Le mot du Dr Sher

Dr. Graham Sher

Tout commence par une étincelle. Parfois, l’idée vient d’une publicité à la télé ou d’une affiche qu’on voit tous les jours sur un abri d’autobus mais qu’on remarque tout à coup pour la première fois. Parfois, l’idée naît pendant qu’on écoute la radio; une minute, on chante en chœur avec la vedette de l’heure, et l’instant suivant, un message publicitaire se fraie un chemin jusqu’à notre cerveau, nous rappelant ce quelque chose qu’on s’était promis de faire mais qu’on n’a pas trouvé le temps de mettre à l’agenda.

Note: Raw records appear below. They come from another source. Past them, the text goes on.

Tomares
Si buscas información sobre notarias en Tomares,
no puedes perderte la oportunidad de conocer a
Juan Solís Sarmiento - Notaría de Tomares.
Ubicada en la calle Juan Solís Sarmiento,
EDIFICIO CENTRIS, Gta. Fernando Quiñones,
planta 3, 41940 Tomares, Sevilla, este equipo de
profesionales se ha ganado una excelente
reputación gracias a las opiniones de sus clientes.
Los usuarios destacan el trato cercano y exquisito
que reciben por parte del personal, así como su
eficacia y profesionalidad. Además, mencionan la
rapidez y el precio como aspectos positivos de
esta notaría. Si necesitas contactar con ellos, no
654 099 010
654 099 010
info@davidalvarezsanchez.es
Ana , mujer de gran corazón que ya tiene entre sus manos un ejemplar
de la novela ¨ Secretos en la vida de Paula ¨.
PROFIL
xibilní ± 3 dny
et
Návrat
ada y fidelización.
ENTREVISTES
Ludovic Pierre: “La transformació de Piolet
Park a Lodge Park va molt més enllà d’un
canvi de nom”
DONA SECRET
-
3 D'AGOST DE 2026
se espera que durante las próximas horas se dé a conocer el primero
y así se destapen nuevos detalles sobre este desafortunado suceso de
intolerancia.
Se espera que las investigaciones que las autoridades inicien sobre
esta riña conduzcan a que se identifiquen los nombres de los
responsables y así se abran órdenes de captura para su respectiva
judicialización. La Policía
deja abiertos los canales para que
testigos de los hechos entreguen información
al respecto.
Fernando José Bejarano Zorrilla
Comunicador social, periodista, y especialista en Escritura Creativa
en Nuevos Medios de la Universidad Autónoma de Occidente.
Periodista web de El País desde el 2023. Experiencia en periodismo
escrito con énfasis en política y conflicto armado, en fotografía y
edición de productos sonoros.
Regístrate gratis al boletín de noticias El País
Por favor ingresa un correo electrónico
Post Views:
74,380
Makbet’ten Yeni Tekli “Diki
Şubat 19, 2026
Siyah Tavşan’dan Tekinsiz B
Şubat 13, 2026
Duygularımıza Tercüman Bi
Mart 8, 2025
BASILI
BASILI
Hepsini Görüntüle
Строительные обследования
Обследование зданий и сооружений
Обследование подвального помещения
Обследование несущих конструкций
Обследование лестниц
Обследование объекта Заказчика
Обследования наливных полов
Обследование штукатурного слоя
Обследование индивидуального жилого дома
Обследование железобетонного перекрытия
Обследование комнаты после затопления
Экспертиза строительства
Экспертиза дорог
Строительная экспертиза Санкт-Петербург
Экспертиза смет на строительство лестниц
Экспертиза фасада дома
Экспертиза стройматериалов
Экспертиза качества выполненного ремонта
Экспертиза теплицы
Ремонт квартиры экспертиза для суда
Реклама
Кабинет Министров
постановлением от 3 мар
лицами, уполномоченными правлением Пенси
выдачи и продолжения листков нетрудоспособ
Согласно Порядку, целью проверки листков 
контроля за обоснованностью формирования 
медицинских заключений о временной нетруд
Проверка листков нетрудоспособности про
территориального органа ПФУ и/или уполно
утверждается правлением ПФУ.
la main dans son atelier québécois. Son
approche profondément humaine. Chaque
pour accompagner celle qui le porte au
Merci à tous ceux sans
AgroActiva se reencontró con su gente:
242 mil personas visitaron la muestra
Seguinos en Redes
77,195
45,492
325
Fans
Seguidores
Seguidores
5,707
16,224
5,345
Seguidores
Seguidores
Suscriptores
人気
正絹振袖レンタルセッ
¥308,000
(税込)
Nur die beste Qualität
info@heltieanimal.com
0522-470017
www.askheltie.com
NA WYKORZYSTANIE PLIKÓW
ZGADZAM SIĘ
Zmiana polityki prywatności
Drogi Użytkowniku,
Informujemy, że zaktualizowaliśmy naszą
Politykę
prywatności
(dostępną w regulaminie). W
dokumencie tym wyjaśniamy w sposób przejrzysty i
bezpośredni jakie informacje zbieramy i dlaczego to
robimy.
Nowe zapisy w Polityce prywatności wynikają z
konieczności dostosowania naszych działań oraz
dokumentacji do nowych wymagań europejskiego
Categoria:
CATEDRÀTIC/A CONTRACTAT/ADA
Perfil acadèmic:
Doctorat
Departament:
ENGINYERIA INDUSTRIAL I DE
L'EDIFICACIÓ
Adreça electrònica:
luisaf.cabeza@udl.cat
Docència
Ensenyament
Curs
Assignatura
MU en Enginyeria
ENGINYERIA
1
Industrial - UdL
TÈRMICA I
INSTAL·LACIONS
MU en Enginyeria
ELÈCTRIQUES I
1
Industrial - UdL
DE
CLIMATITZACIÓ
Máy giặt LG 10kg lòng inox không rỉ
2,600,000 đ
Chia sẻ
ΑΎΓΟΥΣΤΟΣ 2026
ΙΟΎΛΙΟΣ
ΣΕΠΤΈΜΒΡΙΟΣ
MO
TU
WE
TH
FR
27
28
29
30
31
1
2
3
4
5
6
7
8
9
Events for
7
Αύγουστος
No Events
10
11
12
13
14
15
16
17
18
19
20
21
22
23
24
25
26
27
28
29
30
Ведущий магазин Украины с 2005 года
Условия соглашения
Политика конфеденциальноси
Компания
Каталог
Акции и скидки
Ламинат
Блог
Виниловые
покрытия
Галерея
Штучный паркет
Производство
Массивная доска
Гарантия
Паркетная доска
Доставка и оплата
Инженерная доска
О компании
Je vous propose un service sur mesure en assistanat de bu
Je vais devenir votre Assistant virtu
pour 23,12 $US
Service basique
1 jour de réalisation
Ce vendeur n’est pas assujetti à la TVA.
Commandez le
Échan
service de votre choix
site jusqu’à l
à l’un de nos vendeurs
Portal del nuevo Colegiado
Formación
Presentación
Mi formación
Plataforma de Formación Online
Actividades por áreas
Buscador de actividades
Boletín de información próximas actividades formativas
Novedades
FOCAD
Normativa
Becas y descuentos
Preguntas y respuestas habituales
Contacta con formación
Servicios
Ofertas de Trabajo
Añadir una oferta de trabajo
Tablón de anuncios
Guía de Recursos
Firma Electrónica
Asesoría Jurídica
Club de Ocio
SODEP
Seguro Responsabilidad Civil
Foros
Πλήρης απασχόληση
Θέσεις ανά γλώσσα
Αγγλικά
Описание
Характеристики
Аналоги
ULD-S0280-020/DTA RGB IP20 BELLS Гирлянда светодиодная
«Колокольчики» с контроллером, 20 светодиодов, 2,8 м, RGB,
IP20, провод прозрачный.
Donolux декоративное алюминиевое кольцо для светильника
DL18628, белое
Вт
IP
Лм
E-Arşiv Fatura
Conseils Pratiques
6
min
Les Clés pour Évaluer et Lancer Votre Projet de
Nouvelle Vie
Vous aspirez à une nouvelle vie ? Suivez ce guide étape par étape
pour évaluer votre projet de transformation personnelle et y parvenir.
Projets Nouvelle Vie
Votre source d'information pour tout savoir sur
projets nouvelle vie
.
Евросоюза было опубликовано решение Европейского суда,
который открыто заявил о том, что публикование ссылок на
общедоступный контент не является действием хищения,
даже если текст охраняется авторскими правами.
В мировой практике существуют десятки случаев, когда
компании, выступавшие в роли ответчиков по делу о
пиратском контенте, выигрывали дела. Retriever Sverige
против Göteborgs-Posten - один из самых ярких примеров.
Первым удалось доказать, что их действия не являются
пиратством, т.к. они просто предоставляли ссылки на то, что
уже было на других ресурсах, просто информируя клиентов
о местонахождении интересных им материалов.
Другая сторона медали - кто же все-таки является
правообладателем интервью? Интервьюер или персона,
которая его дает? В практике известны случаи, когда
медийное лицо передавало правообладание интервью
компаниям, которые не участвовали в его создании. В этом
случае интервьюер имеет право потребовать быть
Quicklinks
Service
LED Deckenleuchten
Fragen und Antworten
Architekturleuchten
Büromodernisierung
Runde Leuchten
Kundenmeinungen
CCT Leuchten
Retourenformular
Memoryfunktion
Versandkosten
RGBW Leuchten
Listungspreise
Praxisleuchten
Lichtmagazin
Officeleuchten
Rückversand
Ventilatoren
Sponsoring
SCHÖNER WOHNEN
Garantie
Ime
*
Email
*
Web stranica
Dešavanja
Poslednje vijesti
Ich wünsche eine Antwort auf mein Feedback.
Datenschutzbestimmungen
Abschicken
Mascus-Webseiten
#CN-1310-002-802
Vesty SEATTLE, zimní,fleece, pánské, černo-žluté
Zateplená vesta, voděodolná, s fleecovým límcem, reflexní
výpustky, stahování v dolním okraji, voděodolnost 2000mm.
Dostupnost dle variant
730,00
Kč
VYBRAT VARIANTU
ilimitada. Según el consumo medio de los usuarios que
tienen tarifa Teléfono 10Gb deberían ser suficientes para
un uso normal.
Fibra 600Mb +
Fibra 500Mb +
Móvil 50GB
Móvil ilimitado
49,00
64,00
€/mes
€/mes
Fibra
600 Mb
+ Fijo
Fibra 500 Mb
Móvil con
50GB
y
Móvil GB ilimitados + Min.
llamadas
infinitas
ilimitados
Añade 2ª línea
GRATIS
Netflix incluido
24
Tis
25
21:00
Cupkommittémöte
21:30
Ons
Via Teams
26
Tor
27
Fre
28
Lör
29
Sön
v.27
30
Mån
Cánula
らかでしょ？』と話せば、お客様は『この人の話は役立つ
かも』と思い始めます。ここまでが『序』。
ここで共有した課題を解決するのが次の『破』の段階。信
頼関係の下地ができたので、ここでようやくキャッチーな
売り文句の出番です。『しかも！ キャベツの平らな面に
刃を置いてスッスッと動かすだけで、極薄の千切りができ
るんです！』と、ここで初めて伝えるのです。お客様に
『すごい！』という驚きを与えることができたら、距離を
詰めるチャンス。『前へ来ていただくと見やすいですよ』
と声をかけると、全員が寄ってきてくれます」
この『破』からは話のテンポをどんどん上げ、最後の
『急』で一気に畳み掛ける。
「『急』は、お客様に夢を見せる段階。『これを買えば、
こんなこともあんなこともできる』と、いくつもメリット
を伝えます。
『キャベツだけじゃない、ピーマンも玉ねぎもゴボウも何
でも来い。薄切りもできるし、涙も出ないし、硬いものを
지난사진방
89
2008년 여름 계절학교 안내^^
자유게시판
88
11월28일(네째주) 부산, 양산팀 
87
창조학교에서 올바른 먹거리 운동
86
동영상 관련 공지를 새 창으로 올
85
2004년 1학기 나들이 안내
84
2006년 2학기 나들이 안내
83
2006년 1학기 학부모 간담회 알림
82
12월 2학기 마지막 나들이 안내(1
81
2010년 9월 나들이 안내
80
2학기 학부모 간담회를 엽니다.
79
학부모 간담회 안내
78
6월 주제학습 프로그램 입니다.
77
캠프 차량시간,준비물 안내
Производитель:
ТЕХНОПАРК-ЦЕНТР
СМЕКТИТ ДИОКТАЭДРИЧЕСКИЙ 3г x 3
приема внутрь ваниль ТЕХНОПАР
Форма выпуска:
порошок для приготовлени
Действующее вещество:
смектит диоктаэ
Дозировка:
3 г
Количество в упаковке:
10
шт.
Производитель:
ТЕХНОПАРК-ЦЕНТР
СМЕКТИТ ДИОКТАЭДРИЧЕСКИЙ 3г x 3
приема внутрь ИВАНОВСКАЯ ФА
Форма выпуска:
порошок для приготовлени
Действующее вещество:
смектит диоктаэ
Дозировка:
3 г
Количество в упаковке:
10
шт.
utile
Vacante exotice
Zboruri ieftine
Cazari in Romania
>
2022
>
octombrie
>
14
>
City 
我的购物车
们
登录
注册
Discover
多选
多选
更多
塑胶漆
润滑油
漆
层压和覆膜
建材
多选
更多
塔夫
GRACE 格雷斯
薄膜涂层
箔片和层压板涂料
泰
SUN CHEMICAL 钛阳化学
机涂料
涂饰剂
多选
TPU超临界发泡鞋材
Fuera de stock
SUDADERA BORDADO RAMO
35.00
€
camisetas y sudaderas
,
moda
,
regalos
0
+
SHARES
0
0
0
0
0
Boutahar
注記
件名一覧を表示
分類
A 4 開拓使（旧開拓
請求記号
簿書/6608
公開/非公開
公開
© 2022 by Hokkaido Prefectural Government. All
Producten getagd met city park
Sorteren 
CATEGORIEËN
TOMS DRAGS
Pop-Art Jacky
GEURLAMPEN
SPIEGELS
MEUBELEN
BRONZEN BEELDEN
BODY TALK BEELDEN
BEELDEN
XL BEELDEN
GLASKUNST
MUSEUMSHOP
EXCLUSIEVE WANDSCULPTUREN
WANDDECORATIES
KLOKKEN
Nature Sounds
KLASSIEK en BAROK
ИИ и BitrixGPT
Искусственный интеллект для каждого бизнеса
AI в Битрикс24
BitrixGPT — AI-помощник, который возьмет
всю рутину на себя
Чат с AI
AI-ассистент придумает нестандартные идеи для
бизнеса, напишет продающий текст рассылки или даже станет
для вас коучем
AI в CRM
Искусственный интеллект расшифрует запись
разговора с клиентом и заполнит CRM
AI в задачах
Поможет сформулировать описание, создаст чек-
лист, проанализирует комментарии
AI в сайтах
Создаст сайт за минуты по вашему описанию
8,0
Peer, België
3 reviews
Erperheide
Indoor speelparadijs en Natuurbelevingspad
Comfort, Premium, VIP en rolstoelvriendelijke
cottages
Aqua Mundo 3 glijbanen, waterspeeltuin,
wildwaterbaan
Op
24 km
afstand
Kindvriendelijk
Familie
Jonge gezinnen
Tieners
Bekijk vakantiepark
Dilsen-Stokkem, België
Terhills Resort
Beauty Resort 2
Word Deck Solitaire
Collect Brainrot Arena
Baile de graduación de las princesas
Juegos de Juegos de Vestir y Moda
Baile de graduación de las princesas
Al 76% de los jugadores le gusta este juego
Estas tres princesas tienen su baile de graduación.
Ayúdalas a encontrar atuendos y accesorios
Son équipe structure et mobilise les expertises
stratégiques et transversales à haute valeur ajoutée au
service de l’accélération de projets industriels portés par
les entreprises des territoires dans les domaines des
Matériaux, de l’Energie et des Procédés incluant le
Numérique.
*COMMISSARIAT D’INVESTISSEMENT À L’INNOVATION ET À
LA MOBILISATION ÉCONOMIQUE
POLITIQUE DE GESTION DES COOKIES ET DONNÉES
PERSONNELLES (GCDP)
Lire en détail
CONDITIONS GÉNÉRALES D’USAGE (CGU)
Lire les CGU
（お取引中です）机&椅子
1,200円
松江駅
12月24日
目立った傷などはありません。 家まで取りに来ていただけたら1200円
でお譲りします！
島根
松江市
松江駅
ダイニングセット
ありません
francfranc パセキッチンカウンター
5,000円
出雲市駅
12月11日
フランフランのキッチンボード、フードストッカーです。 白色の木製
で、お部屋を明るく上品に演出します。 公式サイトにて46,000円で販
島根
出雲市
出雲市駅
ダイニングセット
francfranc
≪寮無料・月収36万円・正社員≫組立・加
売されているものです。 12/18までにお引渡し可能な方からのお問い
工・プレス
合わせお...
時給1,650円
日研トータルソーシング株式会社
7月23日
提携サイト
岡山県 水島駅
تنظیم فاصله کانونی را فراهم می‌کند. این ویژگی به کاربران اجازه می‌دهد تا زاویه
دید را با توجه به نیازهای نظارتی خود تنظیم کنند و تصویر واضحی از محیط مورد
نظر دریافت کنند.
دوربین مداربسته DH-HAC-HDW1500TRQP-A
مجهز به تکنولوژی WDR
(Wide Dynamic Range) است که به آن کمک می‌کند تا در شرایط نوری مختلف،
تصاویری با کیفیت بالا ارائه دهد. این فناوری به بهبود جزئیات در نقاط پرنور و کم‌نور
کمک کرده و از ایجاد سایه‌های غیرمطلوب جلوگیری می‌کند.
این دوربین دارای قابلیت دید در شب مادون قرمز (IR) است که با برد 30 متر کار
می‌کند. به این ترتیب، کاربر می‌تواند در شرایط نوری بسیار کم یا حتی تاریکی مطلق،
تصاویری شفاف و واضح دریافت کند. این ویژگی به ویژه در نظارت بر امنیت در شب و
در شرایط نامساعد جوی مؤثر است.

Et puis il y a ces fois où l’idée ne vient pas de nous du tout. Un appel qui nous réveille en pleine nuit, forcément porteur d’une mauvaise nouvelle. Une visite chez le médecin, dont le regard nous dit que notre vie ne sera plus jamais la même…

Vous êtes sans doute nombreux à avoir vu les annonces ou les messages publicitaires de notre dernière campagne de recrutement. Depuis juin 2011, la Société canadienne du sang invite les Canadiens à agir « ensemble pour sauver des vies ». La campagne nous rappelle qu’un petit geste peut compter pour beaucoup dans la vie d’une personne.

Les gens savent maintenant qu’il faut jusqu’à cinq dons par semaine pour soutenir un patient atteint d’un cancer et jusqu’à 50 donneurs pour soigner une victime de la route. Peut-être connaissez-vous l’un de ces patients ou même êtes-vous l’un de ces accidentés. L’information est accessible, mais comment se traduit-elle pour le commis de magasin à Moncton, au Nouveau-Brunswick, l’enseignante de maternelle à Kenora, en Ontario, ou le comptable à Surrey, en Colombie-Britannique?

Le Canada est tellement grand et sa population, tellement diversifiée qu’on se demande parfois comment nous arrivons à accomplir autant. La réponse réside certainement dans ces fils qui nous lient malgré nos différences, qu’on parle de croyances religieuses, d’origines ethniques, de situations socio-économiques ou encore de formation professionnelle. Avez-vous déjà essayé de déchirer un annuaire téléphonique? S’il est possible d’arracher facilement une page ou deux, il est quasiment impossible de déchirer l’annuaire en deux. Pourquoi? Parce que le nombre de pages fait la force de l’ensemble.

Lorsque la force du nombre s’applique à une population, il n’y a rien qui ne puisse être surmonté. Un exemple : lorsqu’un Canadien souffre de leucémie, que sa vie tient à une greffe de poumon ou dépend de multiples unités de sang suite à un accident de la route, la communauté s’élargit et l’aide vient de partout, suffisamment puissante pour surmonter les différences et apporter le soutien nécessaire.

Le concept de la force du nombre n’a rien de nouveau. Il est bien connu qu’on peut accomplir davantage à plusieurs que seul. La vie aujourd’hui est rapide, souvent très complexe. Sollicités de toutes parts, on en vient parfois à oublier ce qui compte vraiment. Jusqu’au jour où, au volant de notre voiture, on entend cette dame à la radio. Elle explique qu’il faut jusqu’à deux donneurs par jour pour aider un patient subissant une greffe de moelle osseuse. Parfois, tout ce qu’il faut, c’est cette petite étincelle.